Внутри царил полумрак, от толстых каменных стен пахло известью и приятной прохладой.
Горела свеча. Иконы на алтаре — тоже туземные, писанные углем по дереву. Тонкой работы — штрих ясен, уверен и прям… Спаситель и дева ведущая коня в поводу. Эрвин машинально перекрестился. Волосы девы темны и всклокочены, и конь — в цвет. А глаза у обоих одинаковые: карие, умные, выразительные. Светлые, с легкой грустинкой. Хлопнула задняя дверь. Брызнул по стенам солнечный зайчик, мигнул пред алтарем огонек — сквозняк задул, разгоняя по углам запах цветов и влажной, свежей известки. Закрутился, взвыл в трубах под потолком. Казалось протяжно запели сами скаты кровли. Ладный, переливчатый звук. «Эолова арфа. Хитро» — подумал Эрвин. Потом обернулся — и услышал хриплый бас председателя:
— Как западный ветер подует — оно красиво. Будто ангел поет. Только… Не туда смотришь. Про руку спрашивал — так вон она.
Внизу, у ног иконы что-то белело. Эрвин пригляделся. И впрямь — под алтарем, на темной, вышитой вручную подушке — рука. Кости точнее. Белые. Человеческие. Ладонь, предплечье, половина плеча…
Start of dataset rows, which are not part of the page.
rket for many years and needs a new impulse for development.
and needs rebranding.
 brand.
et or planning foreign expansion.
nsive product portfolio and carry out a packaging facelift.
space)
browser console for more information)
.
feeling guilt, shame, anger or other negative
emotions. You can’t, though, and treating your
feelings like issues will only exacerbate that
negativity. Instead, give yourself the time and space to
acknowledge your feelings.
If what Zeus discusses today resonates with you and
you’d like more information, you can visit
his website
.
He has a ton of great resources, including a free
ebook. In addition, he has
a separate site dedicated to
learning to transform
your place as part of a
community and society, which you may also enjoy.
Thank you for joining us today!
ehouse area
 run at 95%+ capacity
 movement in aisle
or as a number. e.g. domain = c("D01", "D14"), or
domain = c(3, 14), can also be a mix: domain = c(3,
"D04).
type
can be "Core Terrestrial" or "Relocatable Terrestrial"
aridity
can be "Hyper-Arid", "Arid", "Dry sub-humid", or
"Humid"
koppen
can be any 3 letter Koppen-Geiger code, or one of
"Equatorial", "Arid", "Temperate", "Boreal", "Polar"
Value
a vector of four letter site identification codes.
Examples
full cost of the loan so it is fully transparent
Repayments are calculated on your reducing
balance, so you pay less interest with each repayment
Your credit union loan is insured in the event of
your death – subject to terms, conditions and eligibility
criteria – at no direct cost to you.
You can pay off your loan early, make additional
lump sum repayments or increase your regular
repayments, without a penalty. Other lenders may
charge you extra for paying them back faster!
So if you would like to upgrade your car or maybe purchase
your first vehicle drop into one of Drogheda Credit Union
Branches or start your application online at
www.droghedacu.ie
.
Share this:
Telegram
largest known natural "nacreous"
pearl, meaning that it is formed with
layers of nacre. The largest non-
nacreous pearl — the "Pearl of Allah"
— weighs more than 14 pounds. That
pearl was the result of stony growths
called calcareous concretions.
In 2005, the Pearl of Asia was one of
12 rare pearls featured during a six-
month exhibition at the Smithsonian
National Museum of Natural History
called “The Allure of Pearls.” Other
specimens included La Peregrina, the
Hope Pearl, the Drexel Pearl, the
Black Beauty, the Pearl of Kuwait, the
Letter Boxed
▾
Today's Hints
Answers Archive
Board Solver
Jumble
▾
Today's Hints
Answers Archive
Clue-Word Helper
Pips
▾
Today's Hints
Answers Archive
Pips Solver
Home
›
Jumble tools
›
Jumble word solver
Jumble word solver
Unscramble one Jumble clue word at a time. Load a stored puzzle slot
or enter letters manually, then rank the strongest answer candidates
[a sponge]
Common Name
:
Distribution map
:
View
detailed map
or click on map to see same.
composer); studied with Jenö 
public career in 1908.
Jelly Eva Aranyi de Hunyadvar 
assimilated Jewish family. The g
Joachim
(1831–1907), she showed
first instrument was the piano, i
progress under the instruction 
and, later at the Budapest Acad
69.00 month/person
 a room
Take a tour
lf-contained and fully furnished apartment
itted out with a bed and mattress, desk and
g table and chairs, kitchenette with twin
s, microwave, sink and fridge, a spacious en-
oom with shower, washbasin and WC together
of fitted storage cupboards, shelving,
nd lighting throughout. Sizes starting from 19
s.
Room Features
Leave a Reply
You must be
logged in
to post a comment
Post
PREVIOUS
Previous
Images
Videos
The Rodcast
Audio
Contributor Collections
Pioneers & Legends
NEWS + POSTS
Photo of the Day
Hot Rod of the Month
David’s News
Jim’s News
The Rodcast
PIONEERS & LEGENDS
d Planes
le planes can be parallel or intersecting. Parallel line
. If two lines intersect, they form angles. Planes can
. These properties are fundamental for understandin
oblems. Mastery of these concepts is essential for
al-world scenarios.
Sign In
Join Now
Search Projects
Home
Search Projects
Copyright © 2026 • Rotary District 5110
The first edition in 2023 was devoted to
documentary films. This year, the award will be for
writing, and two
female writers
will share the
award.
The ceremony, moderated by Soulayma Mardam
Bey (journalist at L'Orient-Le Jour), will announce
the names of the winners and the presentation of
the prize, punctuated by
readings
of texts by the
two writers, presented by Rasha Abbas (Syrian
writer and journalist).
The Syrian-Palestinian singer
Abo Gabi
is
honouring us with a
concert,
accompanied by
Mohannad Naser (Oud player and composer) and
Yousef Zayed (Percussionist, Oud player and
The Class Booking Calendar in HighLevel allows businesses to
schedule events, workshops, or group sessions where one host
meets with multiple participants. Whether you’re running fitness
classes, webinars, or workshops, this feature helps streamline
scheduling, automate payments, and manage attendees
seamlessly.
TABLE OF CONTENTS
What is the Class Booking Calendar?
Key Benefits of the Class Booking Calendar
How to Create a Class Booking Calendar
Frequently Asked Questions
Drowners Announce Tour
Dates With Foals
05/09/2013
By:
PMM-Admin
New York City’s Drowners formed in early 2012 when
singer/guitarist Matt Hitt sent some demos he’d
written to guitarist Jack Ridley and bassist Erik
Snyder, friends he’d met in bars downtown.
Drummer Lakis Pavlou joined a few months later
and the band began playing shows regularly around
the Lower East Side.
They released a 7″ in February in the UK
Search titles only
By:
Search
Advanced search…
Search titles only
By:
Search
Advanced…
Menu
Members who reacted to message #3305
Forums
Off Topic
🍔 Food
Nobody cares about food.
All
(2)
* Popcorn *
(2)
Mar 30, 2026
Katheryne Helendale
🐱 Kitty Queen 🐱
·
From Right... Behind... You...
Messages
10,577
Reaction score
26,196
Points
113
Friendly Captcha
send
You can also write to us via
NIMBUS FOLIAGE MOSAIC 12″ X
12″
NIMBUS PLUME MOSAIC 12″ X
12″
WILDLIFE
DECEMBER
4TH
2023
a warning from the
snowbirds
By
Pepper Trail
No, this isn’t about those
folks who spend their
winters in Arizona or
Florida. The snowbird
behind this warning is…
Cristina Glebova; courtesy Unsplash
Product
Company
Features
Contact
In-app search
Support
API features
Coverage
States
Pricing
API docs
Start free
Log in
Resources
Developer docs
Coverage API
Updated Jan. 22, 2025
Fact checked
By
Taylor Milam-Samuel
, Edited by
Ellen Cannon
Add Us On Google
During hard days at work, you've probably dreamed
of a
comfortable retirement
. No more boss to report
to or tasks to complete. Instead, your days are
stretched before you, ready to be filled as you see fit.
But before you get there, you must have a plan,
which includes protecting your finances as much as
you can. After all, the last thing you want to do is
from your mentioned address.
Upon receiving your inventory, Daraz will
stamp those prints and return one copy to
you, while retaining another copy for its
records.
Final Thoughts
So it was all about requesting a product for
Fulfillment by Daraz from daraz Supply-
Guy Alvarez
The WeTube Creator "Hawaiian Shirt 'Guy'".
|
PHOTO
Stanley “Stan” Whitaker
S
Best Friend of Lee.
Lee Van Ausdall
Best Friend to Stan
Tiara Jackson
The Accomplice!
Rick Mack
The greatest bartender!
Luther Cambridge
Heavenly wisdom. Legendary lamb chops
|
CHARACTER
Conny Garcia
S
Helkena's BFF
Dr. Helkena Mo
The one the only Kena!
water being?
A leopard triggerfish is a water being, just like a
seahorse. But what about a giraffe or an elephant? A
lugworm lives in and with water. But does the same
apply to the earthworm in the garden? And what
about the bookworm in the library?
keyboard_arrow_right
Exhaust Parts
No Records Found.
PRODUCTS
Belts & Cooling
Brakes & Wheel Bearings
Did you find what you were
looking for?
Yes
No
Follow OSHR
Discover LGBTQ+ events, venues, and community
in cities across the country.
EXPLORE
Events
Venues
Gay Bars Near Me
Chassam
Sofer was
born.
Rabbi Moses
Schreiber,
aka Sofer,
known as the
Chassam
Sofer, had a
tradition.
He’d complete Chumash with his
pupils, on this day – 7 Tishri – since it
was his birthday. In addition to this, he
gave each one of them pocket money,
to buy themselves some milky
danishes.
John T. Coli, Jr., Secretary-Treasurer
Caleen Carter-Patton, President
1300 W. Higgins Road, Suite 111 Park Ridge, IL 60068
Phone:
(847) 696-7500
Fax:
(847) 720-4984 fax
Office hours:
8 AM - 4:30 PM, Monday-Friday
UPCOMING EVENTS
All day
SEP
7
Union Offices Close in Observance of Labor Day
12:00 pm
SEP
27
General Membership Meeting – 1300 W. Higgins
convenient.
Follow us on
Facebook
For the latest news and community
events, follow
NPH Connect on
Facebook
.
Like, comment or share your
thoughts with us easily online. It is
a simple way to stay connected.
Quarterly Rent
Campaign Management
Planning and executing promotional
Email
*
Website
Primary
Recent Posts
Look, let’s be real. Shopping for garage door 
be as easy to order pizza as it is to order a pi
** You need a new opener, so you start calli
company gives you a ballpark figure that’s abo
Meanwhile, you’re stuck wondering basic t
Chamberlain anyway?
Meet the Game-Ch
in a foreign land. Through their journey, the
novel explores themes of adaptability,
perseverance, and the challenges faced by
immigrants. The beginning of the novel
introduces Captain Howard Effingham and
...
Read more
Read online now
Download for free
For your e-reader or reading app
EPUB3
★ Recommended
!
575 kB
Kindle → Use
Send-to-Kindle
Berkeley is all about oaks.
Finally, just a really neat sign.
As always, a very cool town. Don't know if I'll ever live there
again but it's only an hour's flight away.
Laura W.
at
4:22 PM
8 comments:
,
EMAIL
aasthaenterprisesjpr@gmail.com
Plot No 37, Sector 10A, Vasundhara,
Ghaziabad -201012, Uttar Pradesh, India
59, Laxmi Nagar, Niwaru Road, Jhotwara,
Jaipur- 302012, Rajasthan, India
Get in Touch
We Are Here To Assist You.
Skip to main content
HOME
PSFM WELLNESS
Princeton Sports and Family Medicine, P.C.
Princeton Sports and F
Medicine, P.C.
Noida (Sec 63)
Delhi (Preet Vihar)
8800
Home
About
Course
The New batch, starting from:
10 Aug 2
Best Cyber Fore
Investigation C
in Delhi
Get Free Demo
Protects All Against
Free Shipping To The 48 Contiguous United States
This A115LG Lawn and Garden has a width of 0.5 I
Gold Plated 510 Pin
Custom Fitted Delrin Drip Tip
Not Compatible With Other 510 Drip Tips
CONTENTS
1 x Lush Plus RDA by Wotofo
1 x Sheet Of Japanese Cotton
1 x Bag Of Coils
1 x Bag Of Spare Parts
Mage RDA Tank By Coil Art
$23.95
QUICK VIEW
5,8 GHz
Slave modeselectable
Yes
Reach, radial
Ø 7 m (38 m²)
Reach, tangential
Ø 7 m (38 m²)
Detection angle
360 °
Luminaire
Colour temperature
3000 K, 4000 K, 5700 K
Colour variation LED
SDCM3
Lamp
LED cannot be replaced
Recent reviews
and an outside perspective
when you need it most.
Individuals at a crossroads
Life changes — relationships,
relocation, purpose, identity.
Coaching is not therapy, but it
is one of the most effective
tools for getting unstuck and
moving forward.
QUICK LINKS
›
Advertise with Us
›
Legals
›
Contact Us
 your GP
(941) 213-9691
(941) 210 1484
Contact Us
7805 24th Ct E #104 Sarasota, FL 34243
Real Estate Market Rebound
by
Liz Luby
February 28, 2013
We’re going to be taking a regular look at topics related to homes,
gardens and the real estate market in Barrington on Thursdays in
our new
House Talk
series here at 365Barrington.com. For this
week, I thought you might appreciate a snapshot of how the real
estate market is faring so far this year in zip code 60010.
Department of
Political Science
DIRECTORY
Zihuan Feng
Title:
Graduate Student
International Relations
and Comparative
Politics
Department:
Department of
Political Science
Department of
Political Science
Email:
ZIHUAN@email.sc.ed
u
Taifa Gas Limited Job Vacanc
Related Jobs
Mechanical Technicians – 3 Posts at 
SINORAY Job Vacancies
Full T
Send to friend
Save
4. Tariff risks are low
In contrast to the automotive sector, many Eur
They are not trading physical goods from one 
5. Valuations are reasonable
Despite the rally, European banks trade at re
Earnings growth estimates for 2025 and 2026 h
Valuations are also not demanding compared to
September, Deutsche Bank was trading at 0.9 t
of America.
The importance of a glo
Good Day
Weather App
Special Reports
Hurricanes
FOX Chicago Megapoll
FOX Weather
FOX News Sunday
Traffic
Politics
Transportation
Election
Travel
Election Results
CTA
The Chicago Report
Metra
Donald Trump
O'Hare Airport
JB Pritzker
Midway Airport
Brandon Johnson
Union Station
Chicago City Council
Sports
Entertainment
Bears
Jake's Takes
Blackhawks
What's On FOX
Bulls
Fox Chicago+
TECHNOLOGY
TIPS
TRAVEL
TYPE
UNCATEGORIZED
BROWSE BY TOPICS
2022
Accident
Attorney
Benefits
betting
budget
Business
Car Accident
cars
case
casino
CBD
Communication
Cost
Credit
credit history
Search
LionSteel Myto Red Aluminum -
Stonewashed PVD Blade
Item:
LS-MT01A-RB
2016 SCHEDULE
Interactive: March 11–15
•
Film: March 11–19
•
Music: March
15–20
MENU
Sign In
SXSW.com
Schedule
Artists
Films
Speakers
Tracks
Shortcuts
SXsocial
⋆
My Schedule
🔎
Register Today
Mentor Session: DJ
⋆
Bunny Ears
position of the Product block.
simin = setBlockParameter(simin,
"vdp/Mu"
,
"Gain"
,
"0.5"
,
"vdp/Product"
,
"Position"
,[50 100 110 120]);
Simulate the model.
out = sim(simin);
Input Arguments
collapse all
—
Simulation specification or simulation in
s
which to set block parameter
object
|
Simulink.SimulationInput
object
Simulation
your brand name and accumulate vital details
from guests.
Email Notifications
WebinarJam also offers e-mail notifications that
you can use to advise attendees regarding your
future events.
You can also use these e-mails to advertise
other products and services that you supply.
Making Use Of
— Это моя. — ухмыльнулся председатель. И, явно довольный эффектом, шагнул вперед. Достал из кармана чистую мягкую тряпочку. И начал пыль с кости протирать. На глазах у удивленного Эрвина. Попутно рассказывая — негромко, тихим струящимся говорком:
— Председатель я местный. — говорил он, негромко, — вот с тех пор, как… Раньше- был навроде старого Яго «коммандо» водил. Только, не то, что ты видел, другое немного. На гремящих когтей ходили, северную степь успокаивали. Я, жена, машина, пулемет… Веселая жизнь… была, пока один красавец мне руку не отъел, вместе с половиной черепа. Руку потом новую в Столице сделали, но на месте засесть пришлось… На месте засесть, ствол обрезать, остепенится.
Эрвин оглянулся — внизу, под темными сводами белела еще одна кость. Покатая, вытянутая в длину черепушка. Низкий череп, крокодилья, усеянная острыми зубами пасть. Глаза узкие, пустые, темные. А клык выбит — один. Левый верхний. Эрвин даже спрашивать не стал. И так понятно, чья это черепушка.